_Plain-text engineering files:_
>>>

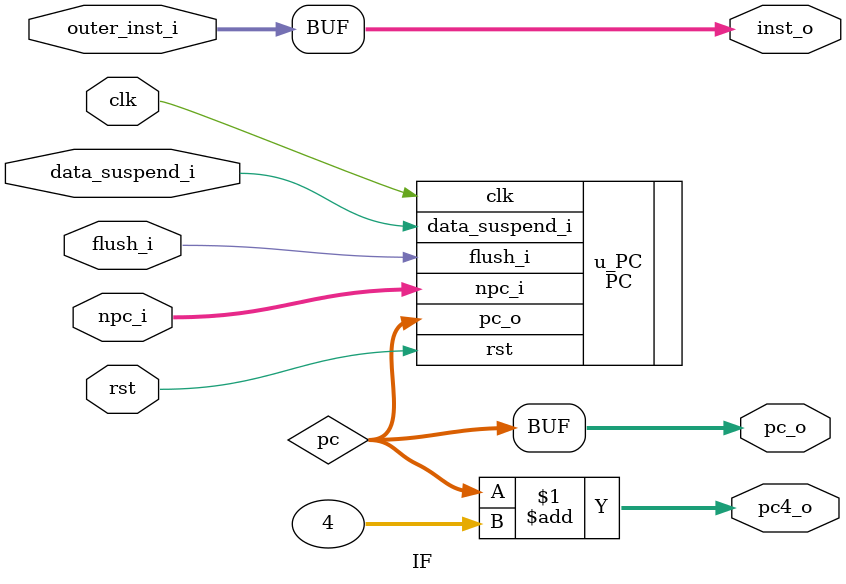
<source format=v>
`timescale 1ns / 1ps
module IF(
    input   wire            rst,
    input   wire            clk,
    // ÊäÈëÐÅºÅ
    input   wire[31:0]      npc_i,
    // À´×Ô¿ØÖÆÄ£¿éµÄÐÅºÅ
    input   wire            data_suspend_i,    
    input   wire            flush_i,
    // Êä³öÐÅºÅ
    output  wire[31:0]      inst_o,     // Ö¸Áî
    output  wire[31:0]      pc4_o,      // pc+4
    output  wire[31:0]      pc_o,       // µ±Ç°pc
    // for trace test
    input   wire[31:0]      outer_inst_i
    );
    
    wire[31:0]  pc;     // ´ÓPCÊä³öÏòÍâ²¿µÄµØÖ·
    assign pc_o = pc;
    assign pc4_o = pc + 4;
    
    PC u_PC(
        .clk            (clk),
        .rst            (rst),
        .data_suspend_i (data_suspend_i),
        .flush_i        (flush_i),
        .npc_i          (npc_i),
        .pc_o           (pc)
    );
    
    // NPC×ªÒÆÖÁEX
//    NPC u_NPC(
//        .rst        (rst),
//        .pc_sel_i   (pc_sel_i),
//        .pc_i       (pc),
//        .sext_i     (sext_i),
//        .branch_i   (branch_i),
//        .rD_i       (rD_i),
//        .pc4_o      (pc4_o),
//        .npc_o      (npc)
//    );
    
//    prgrom IROM (
//        .a      (pc[15:2]),
//        .spo    (inst_o)
//    );
    
    // for trace test
    assign inst_o = outer_inst_i;

endmodule

</source>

<<<

_Work order:_ The entries above should be retyped exactly, minus any pictures.

_Answer to this problem:_
<source format=v>
`timescale 1ns / 1ps
module IF(
    input   wire            rst,
    input   wire            clk,
    // ÊäÈëÐÅºÅ
    input   wire[31:0]      npc_i,
    // À´×Ô¿ØÖÆÄ£¿éµÄÐÅºÅ
    input   wire            data_suspend_i,    
    input   wire            flush_i,
    // Êä³öÐÅºÅ
    output  wire[31:0]      inst_o,     // Ö¸Áî
    output  wire[31:0]      pc4_o,      // pc+4
    output  wire[31:0]      pc_o,       // µ±Ç°pc
    // for trace test
    input   wire[31:0]      outer_inst_i
    );
    
    wire[31:0]  pc;     // ´ÓPCÊä³öÏòÍâ²¿µÄµØÖ·
    assign pc_o = pc;
    assign pc4_o = pc + 4;
    
    PC u_PC(
        .clk            (clk),
        .rst            (rst),
        .data_suspend_i (data_suspend_i),
        .flush_i        (flush_i),
        .npc_i          (npc_i),
        .pc_o           (pc)
    );
    
    // NPC×ªÒÆÖÁEX
//    NPC u_NPC(
//        .rst        (rst),
//        .pc_sel_i   (pc_sel_i),
//        .pc_i       (pc),
//        .sext_i     (sext_i),
//        .branch_i   (branch_i),
//        .rD_i       (rD_i),
//        .pc4_o      (pc4_o),
//        .npc_o      (npc)
//    );
    
//    prgrom IROM (
//        .a      (pc[15:2]),
//        .spo    (inst_o)
//    );
    
    // for trace test
    assign inst_o = outer_inst_i;

endmodule

</source>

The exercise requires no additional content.